Task prompt - Without including any images, set down the records below exactly.

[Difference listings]
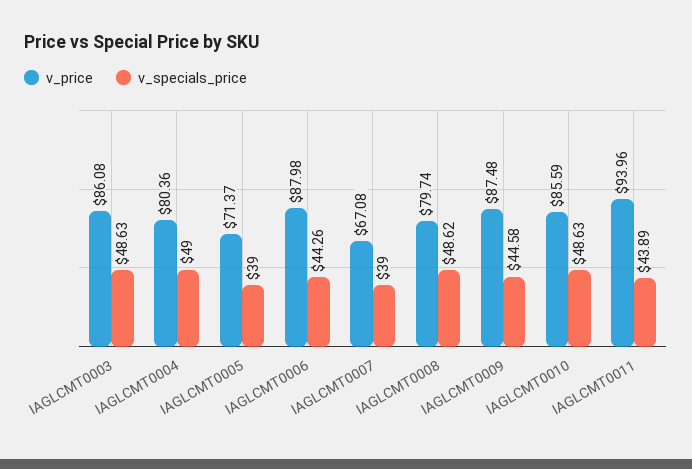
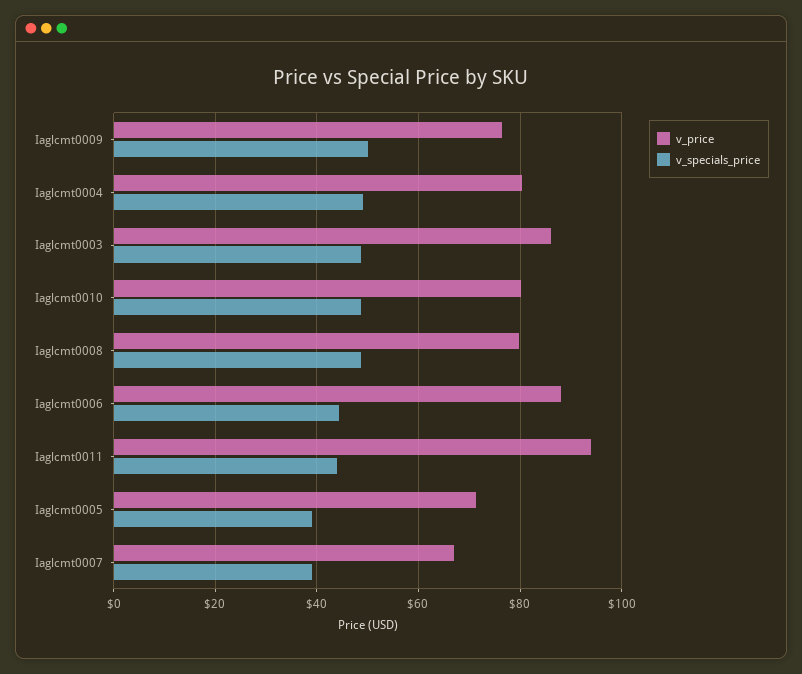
v_price, IAGLCMT0009: 87.48 -> 76
v_specials_price, IAGLCMT0009: 44.58 -> 50
v_price, IAGLCMT0010: 85.59 -> 80

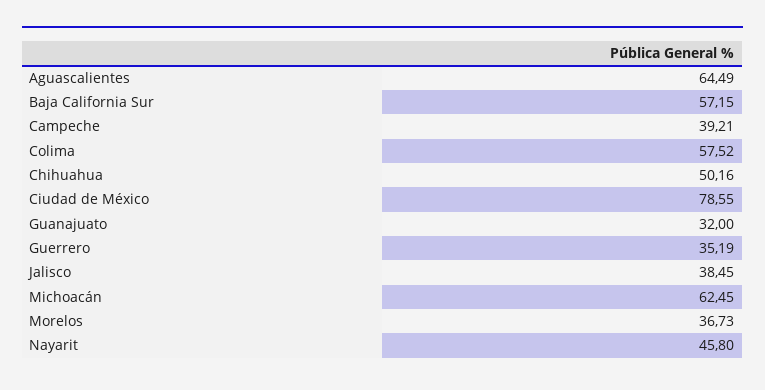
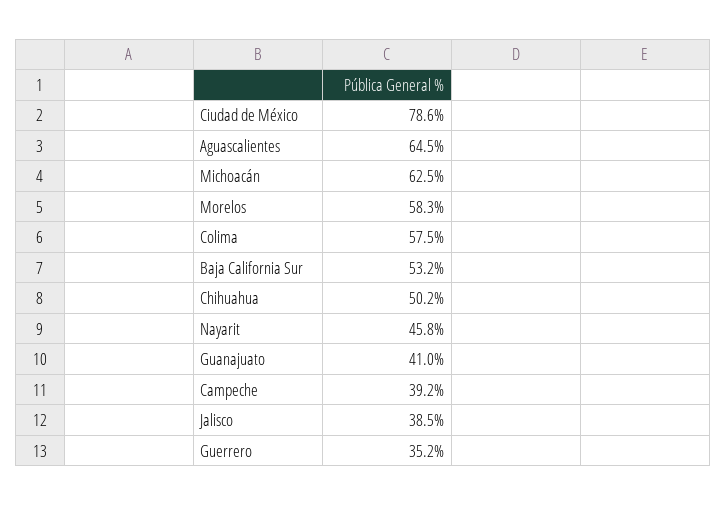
Baja California Sur: 57.15 -> 53.2
Guanajuato: 32 -> 41
Morelos: 36.73 -> 58.3

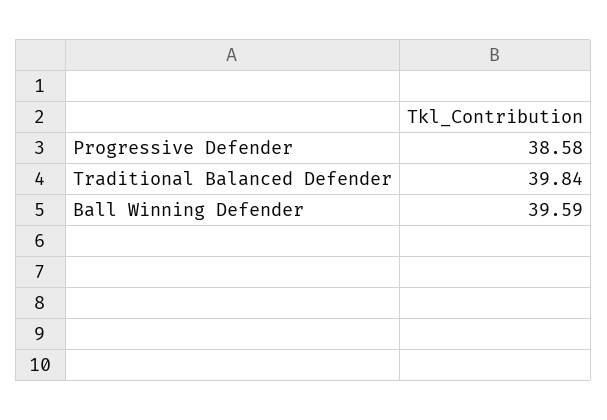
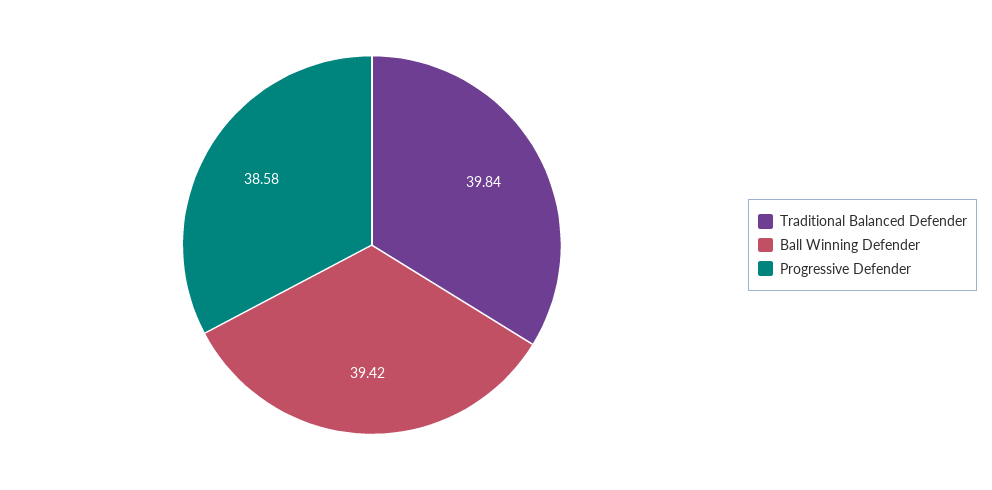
Ball Winning Defender: 39.59 -> 39.42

Reply -
v_price, IAGLCMT0009: 87.48 -> 76
v_specials_price, IAGLCMT0009: 44.58 -> 50
v_price, IAGLCMT0010: 85.59 -> 80

Baja California Sur: 57.15 -> 53.2
Guanajuato: 32 -> 41
Morelos: 36.73 -> 58.3

Ball Winning Defender: 39.59 -> 39.42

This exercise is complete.